Я слежу за каждым движением Джека, каким бы незначительным оно ни было. Как он смотрит в свой стакан с виски, моргает чуть дольше обычного. Подергивание мускула на челюсти, когда он сжимает зубы вместе. Движение кадыка, когда сглатывает.

Джек делает еще один глоток и отпускает зажигалку, прежде чем протянуть руку.

— Пошли. Я покажу тебе то, что ты хочешь увидеть.

Когда я обхожу кровать и кладу свою ладонь в его, он не отходит от двери, вместо этого притягивая меня ближе. Его пристальный взгляд скользит по моему лицу, словно кристаллы льда, и моя улыбка расцветает дерзким цветком под снегом.

— Однажды, Лилль Мейер, я перестану недооценивать твою способность обратить что-либо в свою пользу.

Я вытягиваюсь на цыпочках, притягивая Джека ближе, чтобы прошептать ему на ухо с коварной улыбкой.

— Я очень надеюсь, что нет, доктор Соренсен. Это помешает моему веселью.

Наши взгляды встречаются, хотя мы стоим так близко, что черты лица Джека расплываются. Мои губы скользят по его щетине, я отстраняюсь. Не поцелуй, а соблазн. Обещание. Может быть, награда. Я чуть крепче сжимаю пальцами его руку, и, в последний раз задумчиво нахмурившись, Джек первым спускается по лестнице.

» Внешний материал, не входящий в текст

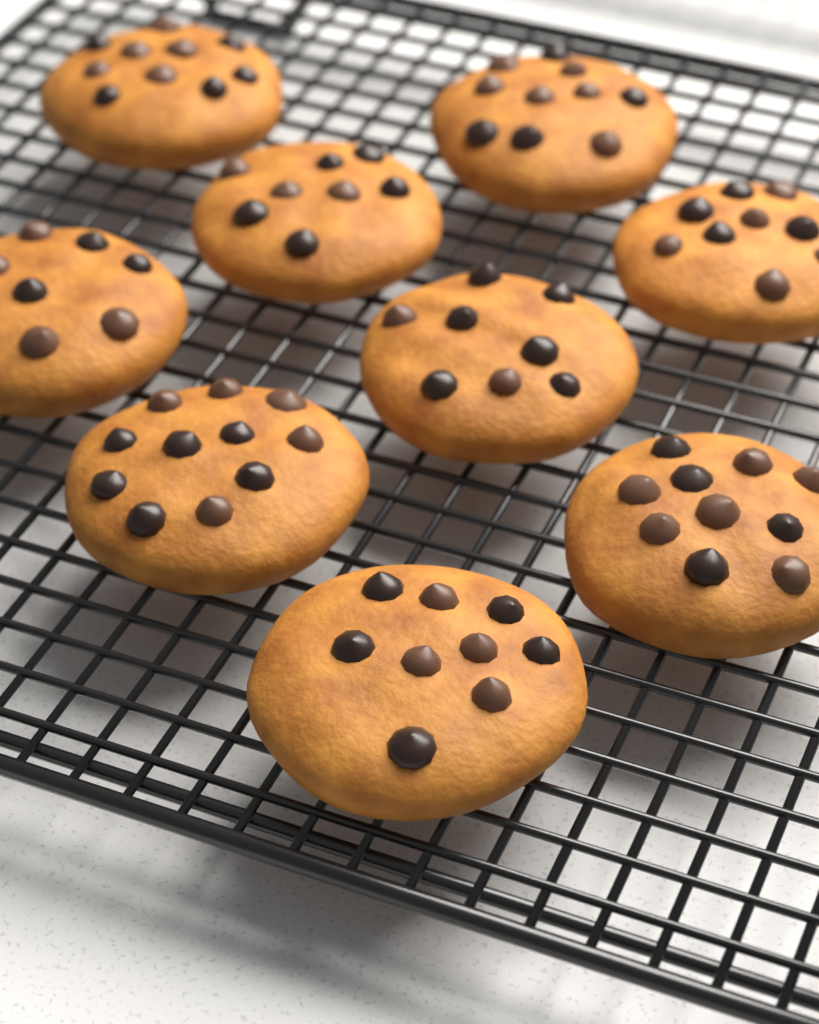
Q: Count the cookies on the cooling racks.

В конце концов, мы возвращаемся в его кабинет, где он останавливается у одного из трех книжных шкафов, стоящих вдоль стен. Джек наклоняется и просовывает палец под нижнюю полку, ожидая, пока раздастся тихий звуковой сигнал, подтверждающий его отпечаток. Книжный шкаф открывается и отодвигается от стены, показывая узкий винный погреб с ромбовидными полками, уставленными бутылками.